愛すべき彼女達 ~十人十色~

梓の場合…………その1

「ねぇ、消しゴム貸して!」

前の席の大男………横山 柊斗の背中を

シャーペンでツンツンして話しかける。

「チッ」

舌打ちしながら。

でも………五月蝿そうに振り向いてくれた。

「お前ねぇ~」

『イライラしてます!』とハッキリ表情に張りつけて睨まれた。

ヘヘッ、怒らせちゃった。

でも………

どんなに怒っても、ムシしないんだよね。

実は私………

消しゴムを持ってたりするの。

いざって時の為にね!(テストだと借りれないもん。
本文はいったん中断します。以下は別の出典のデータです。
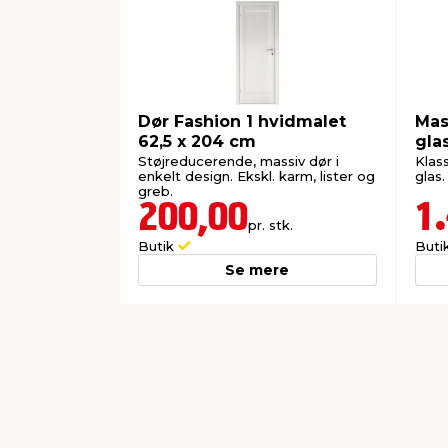
Dør Fashion 1 hvidmalet
Mas
62,5 x 204 cm
gla
Støjreducerende, massiv dør i
Klas
enkelt design. Ekskl. karm, lister og
glas.
greb.
200,00
1
pr. stk.
Butik
Buti
Se mere
0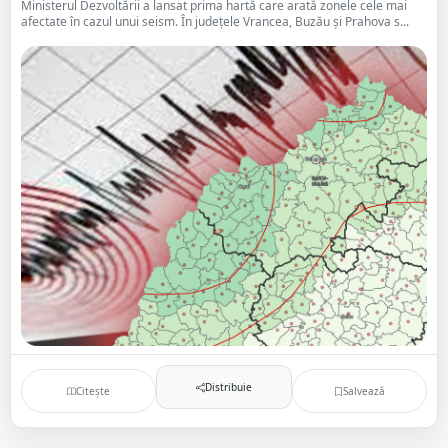
Ministerul Dezvoltării a lansat prima hartă care arată zonele cele mai
afectate în cazul unui seism. În judeţele Vrancea, Buzău şi Prahova s...
Distribuie
Citește
Salvează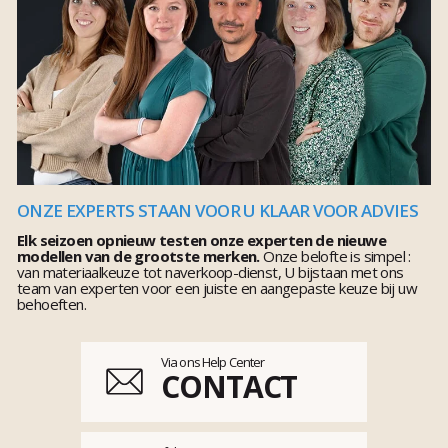
ONZE EXPERTS STAAN VOOR U KLAAR VOOR ADVIES
Elk seizoen opnieuw testen onze experten de nieuwe
modellen van de grootste merken.
Onze belofte is simpel :
van materiaalkeuze tot naverkoop-dienst, U bijstaan met ons
team van experten voor een juiste en aangepaste keuze bij uw
behoeften.
Via ons Help Center
CONTACT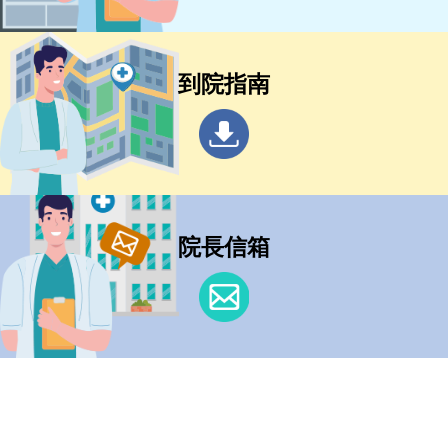
到院指南
院長信箱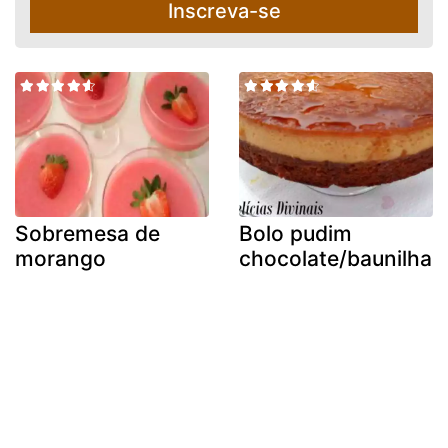
Inscreva-se
Sobremesa de
Bolo pudim
morango
chocolate/baunilha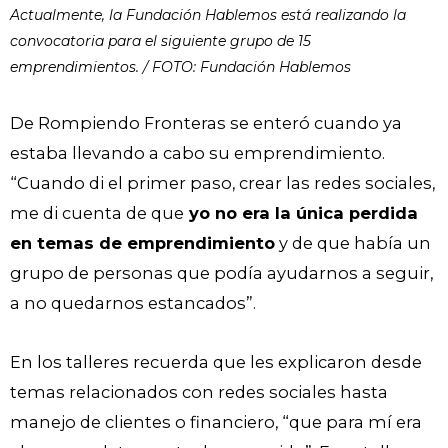
Actualmente, la Fundación Hablemos está realizando la
convocatoria para el siguiente grupo de 15
emprendimientos. / FOTO: Fundación Hablemos
De Rompiendo Fronteras se enteró cuando ya
estaba llevando a cabo su emprendimiento.
“Cuando di el primer paso, crear las redes sociales,
me di cuenta de que
yo no era la única perdida
en temas de emprendimiento
y de que había un
grupo de personas que podía ayudarnos a seguir,
a no quedarnos estancados”.
En los talleres recuerda que les explicaron desde
temas relacionados con redes sociales hasta
manejo de clientes o financiero, “que para mí era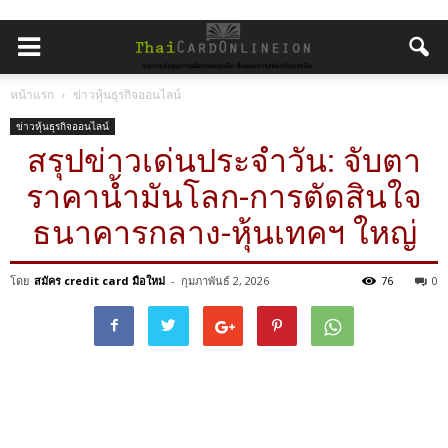
หน้าแรก
ข่าวหุ้นธุรกิจออนไลน์
ข่าวหุ้นธุรกิจออนไลน์
สรุปข่าวเด่นประจำวัน: จับตา
ราคาน้ำมันโลก-การตัดสินใจ
ธนาคารกลาง-หุ้นเทคฯ ใหญ่
โดย
สมัคร credit card มือใหม่
-
กุมภาพันธ์ 2, 2026
76
0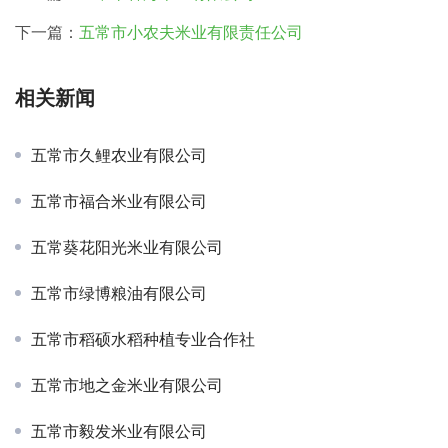
下一篇：
五常市小农夫米业有限责任公司
相关新闻
五常市久鲤农业有限公司
五常市福合米业有限公司
五常葵花阳光米业有限公司
五常市绿博粮油有限公司
五常市稻硕水稻种植专业合作社
五常市地之金米业有限公司
五常市毅发米业有限公司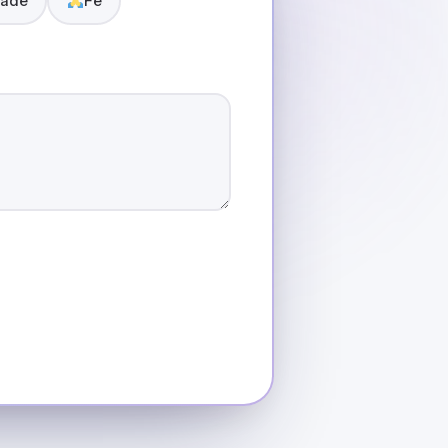
ade
Fé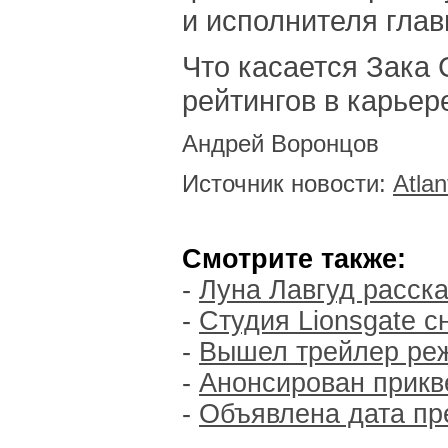
и исполнителя глав
Что касается Зака 
рейтингов в карьер
Андрей Воронцов
Источник новости:
Atlan
Смотрите также:
-
Луна Лавгуд расска
-
Студия Lionsgate с
-
Вышел трейлер реж
-
Анонсирован прикв
-
Объявлена дата пр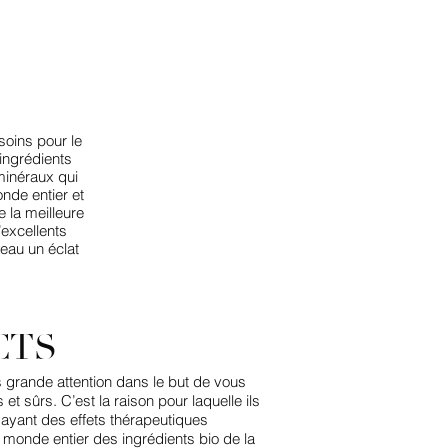
oins pour le
ingrédients
 minéraux qui
nde entier et
 la meilleure
excellents
peau un éclat
CTS
grande attention dans le but de vous
t sûrs. C’est la raison pour laquelle ils
ayant des effets thérapeutiques
onde entier des ingrédients bio de la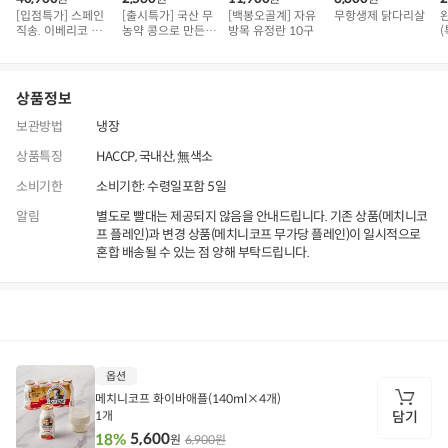
[입점특가] 스페인
[출시특가] 국산 무
[백봉오골계] 자유
무항생제 닭다리살
직송. 이베리코 삼
농약 콩으로 만든
방목 유정란 10구
(
겹덧살 베요타
순두부
상품정보
보관방법
냉장
상품특징
HACCP, 국내산, 無색소
소비기한
소비기한: 수령일포함 5일
알림
별도로 빨대는 제공되지 않음을 안내드립니다. 기존 상품(메치니코
프 플레인)과 변경 상품(메치니코프 무가당 플레인)이 일시적으로
혼합 배송될 수 있는 점 양해 부탁드립니다.
상품정보
후기
1,815
상품문의
상
옵션
품
정
메치니코프 화이바애플(140ml×4개)
보
1개
담기
5,600
18%
6,900원
원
)

筆箱の底に入ってる。

どうして隠してるかというと………

そりゃあもちろん、関わりたいから。

他にも、シャーペンの芯やものさしなんかも借りちゃう。

だって…………

隣だったら教科書を借りて、一緒に見ることも出来るんだけど……

前後ろだと無理だもんね。

それに

彼はとっても大きくて、無愛想。

前で大きな壁ができちゃうんだ。

今だって本音は………

『隣の奴に借りれよ。』って思ってるはず。

周りの友達には

『よくアイツに話しかけるよぅ!
私はムリムリ。』

『怖くないの?』

『私が貸そうか?
話しかけない方が良いよ?』って、毎回言われてるの。

でも………

好きになっちゃったんだよね。

迷惑だろうし

五月蝿いって思われてても…………止めれない程。